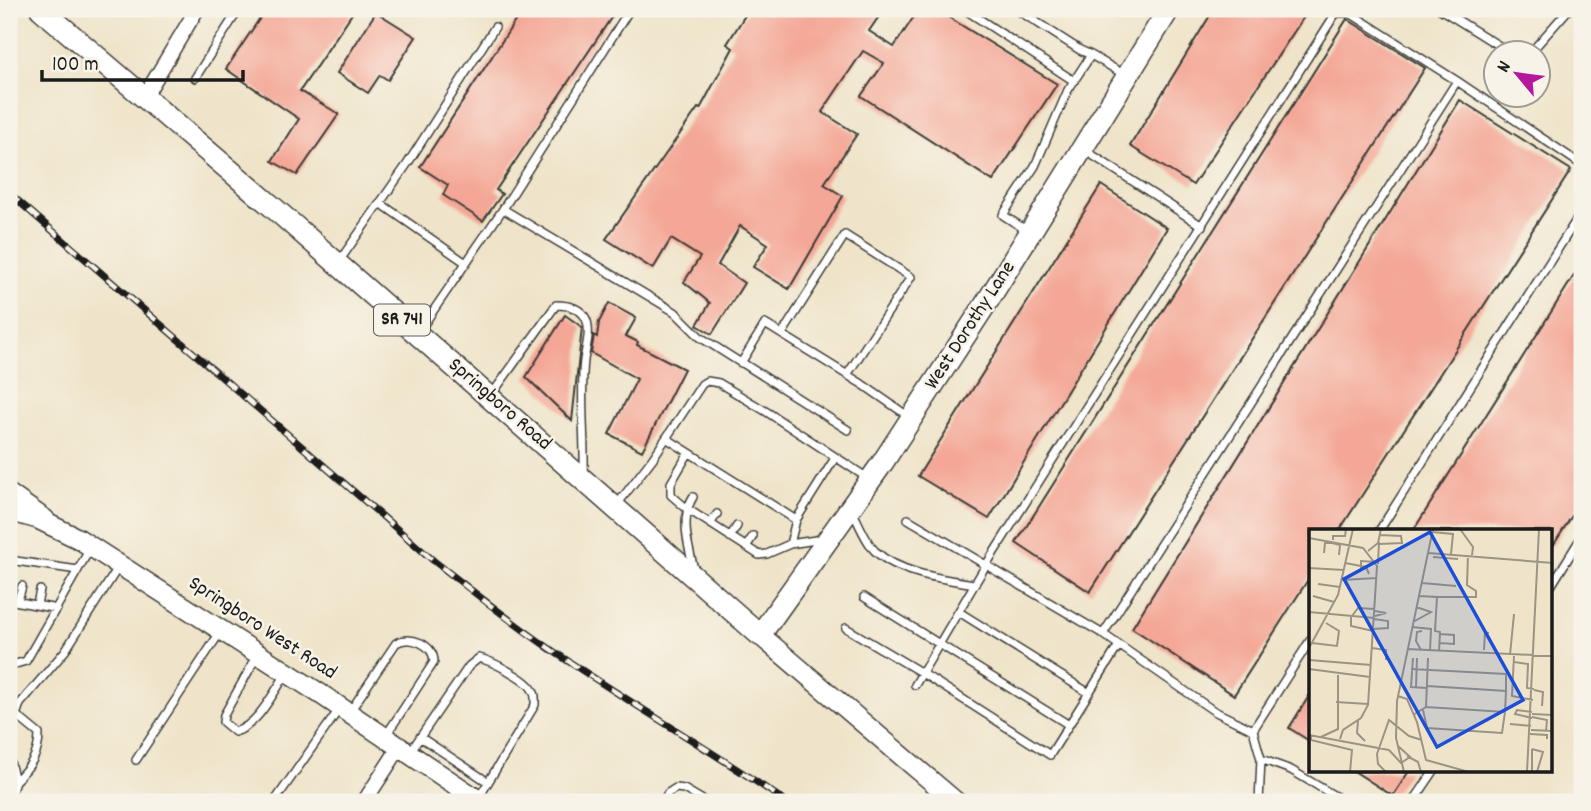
<svg xmlns="http://www.w3.org/2000/svg" width="1591" height="811" font-family="Dekko,sans-serif">
<rect width="100%" height="100%" fill="#f7f3e8"/>
<filter id="ink" filterUnits="userSpaceOnUse"><feTurbulence type="fractalNoise" baseFrequency=".0143" numOctaves="2"/><feDisplacementMap in="SourceGraphic" scale="14" xChannelSelector="R" yChannelSelector="G"/><feConvolveMatrix kernelMatrix="1 2 1 2 8 2 1 2 1" color-interpolation-filters="sRGB"/></filter>
<filter id="wash" filterUnits="userSpaceOnUse"><feTurbulence type="fractalNoise" baseFrequency=".00686" numOctaves="4" result="noise"/><feDisplacementMap in="SourceGraphic" scale="28" xChannelSelector="R" yChannelSelector="G"/><feGaussianBlur stdDeviation="1.57" result="paint"/><feColorMatrix in="noise" values="0 0 0 0 0 0 0 0 0 0 0 0 0 0 0 0 0 1.4 0 .05"/><feComposite in="paint" operator="in"/></filter>
<g filter="url(#wash)">
<rect width="100%" height="100%" fill="#efe4c9"/>
<g id="blocks">
<!-- building -->
<path fill="#f4a796" d="M266,9H355L300,91L339,114L297,175L272,161L299,119L226,69Z
M523,9H617L496,190L502,194L483,221L443,195L448,185L420,167Z
M749,9H884L869,31L894,47L919,9H935L1057,84L993,181L861,96L884,63L863,51L822,112L857,134L824,184L843,196L789,289L753,267L768,244L740,226L718,265L744,283L712,334L697,325L710,303L684,282L700,257L671,239L653,269L606,239L698,108L700,109L733,48L727,44Z
M1214,9H1309L1193,185L1130,146Z
M376,12L416,37L388,80L380,75L368,93L337,73Z
M1347,19L1425,68L1090,592L1016,543Z
M1460,100L1571,170L1339,531H1311V575L1234,695L1132,628Z
M1101,185L1167,228L989,519L918,476Z
M1582,263V500L1551,549V531H1413Z
M609,303L636,318L626,336L638,342L637,345L684,369L642,451L609,434L637,379L591,353L594,335L597,337L599,322Z
M565,315L582,327L572,421L526,377Z
M1311,693V742L1289,728Z
M1354,771H1409L1393,796Z"/>
</g>
</g>
<g filter="url(#ink)">
<use href="#blocks" fill-opacity="0" stroke="#3c3a36" stroke-width="2"/>
<g fill="none" stroke-linecap="round" stroke-linejoin="round">
<defs>
<path id="lane" d="M964,9L1074,81
M1016,9L1080,50L1091,55
M1440,9L1509,52
M1531,52L1569,9
M195,78L239,9
M1083,149L1202,226
M380,203L466,263
M503,209L630,9
M1029,232L1003,215L1035,166L1068,90L1091,55L1125,75
M340,260L408,163L495,27
M418,333L503,209L675,312L700,337L741,363L765,324L862,384L908,416
M782,334L845,235L911,277L847,375
M741,362L848,430
M490,397L556,305C567,305 579,307 585,317C592,328 586,347 584,360C580,397 585,436 584,474
M666,438L796,520L790,544
M688,454L671,483V495L686,508L759,555L767,554L790,544L822,539
M693,497C680,518 688,546 694,569
M616,506L653,458L702,384L707,381L719,383L767,412L869,479
M853,512C859,524 866,542 875,551C900,574 943,579 975,584
M908,519L1103,634L1214,711L1253,730
M796,520L835,458
M710,524L717,514
M1379,531L1582,211
M730,537L737,526
M746,547L753,536
M9,560L78,570
M1551,586L1582,536
M864,597L1069,725
M9,600L57,609
M18,601L22,586
M37,604L40,590
M959,612L1089,693
M846,628L922,673L1050,755L1119,645
M1103,634L1457,81L1582,165
M257,656L224,715L223,722L235,732C259,724 273,693 287,673
M9,660L16,664L26,661L91,547
M915,685L986,565L1336,13H1350L1457,81
M349,713L396,643C410,635 434,644 434,662L385,737
M420,737L488,782
M410,752L469,666L479,658C492,661 525,678 532,689C536,694 535,698 535,705L478,799
M1261,759L1291,770L1345,802
M136,760L221,631
M15,781C30,767 39,755 39,734L16,715
M9,802L15,781L9,758V734L20,704L65,651L119,566
M274,802L340,708
M662,802L668,793L676,788L684,789L706,802
M1259,802L1261,759L1253,730L1311,639
M1413,802L1434,771"/>
<path id="street" d="M145,96L197,9
M9,491L47,518
M364,802L399,748"/>
<path id="secondary" d="M9,511L38,519L79,539L322,695L481,802
M760,635L956,802"/>
<path id="primary" d="M41,9L275,209L760,635L881,465L987,302L1169,9"/>
</defs>
<!-- lane casing -->
<use href="#lane" stroke="#3c3a36" stroke-width="10"/>
<!-- street casing -->
<use href="#street" stroke="#3c3a36" stroke-width="17"/>
<!-- secondary casing -->
<use href="#secondary" stroke="#3c3a36" stroke-width="22"/>
<!-- primary casing -->
<use href="#primary" stroke="#3c3a36" stroke-width="24"/>
<!-- lane -->
<use href="#lane" stroke="#fff" stroke-width="7"/>
<!-- street -->
<use href="#street" stroke="#fff" stroke-width="14"/>
<!-- secondary -->
<use href="#secondary" stroke="#fff" stroke-width="19"/>
<!-- primary -->
<use href="#primary" stroke="#fff" stroke-width="21"/>
<defs>
<path id="rail" d="M9,193L434,561C476,594 518,628 562,657C636,707 713,751 786,802"/>
</defs>
<!-- rail casing -->
<use href="#rail" stroke="#1c1c1c" stroke-width="7"/>
<!-- rail -->
<use href="#rail" stroke="#f7f3e8" stroke-width="4.5" stroke-dasharray="13" stroke-linecap="butt"/>
</g>
</g>
<g text-anchor="middle" dominant-baseline="central" stroke-width="5" stroke-linejoin="round" paint-order="stroke">
<!-- shield labels -->
<rect fill="#f7f3e8" stroke="#5e5c59" stroke-width="2" x="374" y="304.5" width="56" height="31" rx="5"/>
<g font-size="19" font-weight="bold" fill="#1c1c1c">
<text x="402" y="320">SR 741</text>
</g>
<!-- street labels -->
<g font-size="21" fill="#1c1c1c" stroke="#f7f3e8">
<text transform="translate(971 326) rotate(-57)">West Dorothy Lane</text>
<text transform="translate(499 405) rotate(41)">Springboro Road</text>
<text transform="translate(262 629) rotate(33)">Springboro West Road</text>
</g>
</g>
<!-- overview -->
<g transform="translate(1309 529)">
<rect width="243" height="243" fill="#efe4c9"/>
<path fill="none" stroke="#9b9484" stroke-width="2" d="M151,0L164,18L163,26M123,3L144,5L142,25M0,9L54,19L68,37L59,176L52,189L34,201L31,210M24,11V7H36L37,0M70,15L93,14L92,7L71,6M59,22L69,14L72,0M15,24L16,14H23L31,16L30,26M119,24L244,34M124,28L149,30M36,34L57,38L60,45M69,35L70,13M0,39L35,41M52,39V32L67,33M33,51L68,49M113,54L147,57M9,55L31,58M4,67L25,73M110,67L128,68L126,102L131,103L130,123M128,68H167V62L158,56L159,26M0,83L65,89M42,87V97L64,102M43,87L49,79L66,80M66,87L77,84L66,82M104,93L122,83L107,78M103,98L122,100L121,122M64,100L79,99V92L65,90M3,114L28,117L30,102L17,94M131,114L145,115V106L131,105M0,119L29,66L44,0M63,119L77,121V131M98,120L244,127M112,121L107,112L108,103L113,102M175,121L176,103L180,104M201,126L205,85M205,127L203,167L224,171M104,129L102,158L118,159M0,131L62,136M205,133L219,135L218,159L225,160M0,140L61,148M102,140L197,145V162M107,158L108,129M225,161L234,163L233,177M89,167L98,170L108,193L117,231L160,243M27,173L59,175M117,178L119,129M114,181L118,199L193,204L196,183M223,185L244,186M104,186L117,178L196,183L197,162L118,157M223,188L238,191L237,202M223,189L206,185L208,181L223,183M49,192L48,204L56,212M201,195L222,197M222,201L244,202M221,205L238,206V210M0,206L80,221M2,207V211L43,221L41,243M12,208L29,200V146M223,220L234,223L228,243M223,220V243M80,221L92,234L101,228L89,217M98,227L109,233L112,243M77,243L69,235L68,225L80,191L100,207L113,211M95,243L87,209L88,172L124,0M218,243L230,0"/>
<path fill="#1d4ed8" fill-opacity="0.15" stroke="#1d4ed8" stroke-width="3.5" d="M121,3L214,171L128,218L35,50Z"/>
<rect width="243" height="243" fill="none" stroke="#1c1c1c" stroke-width="3.5"/>
</g>
<!-- margin -->
<rect width="1591" height="811" fill="none" stroke="#f7f3e8" stroke-width="35"/>
<!-- north arrow -->
<g transform="translate(1517 74) rotate(299)"><circle r="33" fill="#f7f3e8" stroke="#9f9d96" stroke-width="2"/>
<path d="M0-5L12 26L0 18L-12 26Z" fill="#b5179e"/>
<text y="-10" font-size="19" font-weight="bold" text-anchor="middle" fill="#1c1c1c">N</text>
</g>
<!-- scale -->
<path d="M42 70v10h201v-10" fill="none" stroke="#1c1c1c" stroke-width="3.5"/>
<text x="52" y="70" font-size="21" fill="#1c1c1c" stroke="#f7f3e8" stroke-width="5" paint-order="stroke">100 m</text>
</svg>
============
Exercise description:
Scan the material for the string "wash". Copy each line where it appears.

Solution:
<filter id="wash" filterUnits="userSpaceOnUse"><feTurbulence type="fractalNoise" baseFrequency=".00686" numOctaves="4" result="noise"/><feDisplacementMap in="SourceGraphic" scale="28" xChannelSelector="R" yChannelSelector="G"/><feGaussianBlur stdDeviation="1.57" result="paint"/><feColorMatrix in="noise" values="0 0 0 0 0 0 0 0 0 0 0 0 0 0 0 0 0 1.4 0 .05"/><feComposite in="paint" operator="in"/></filter>
<g filter="url(#wash)">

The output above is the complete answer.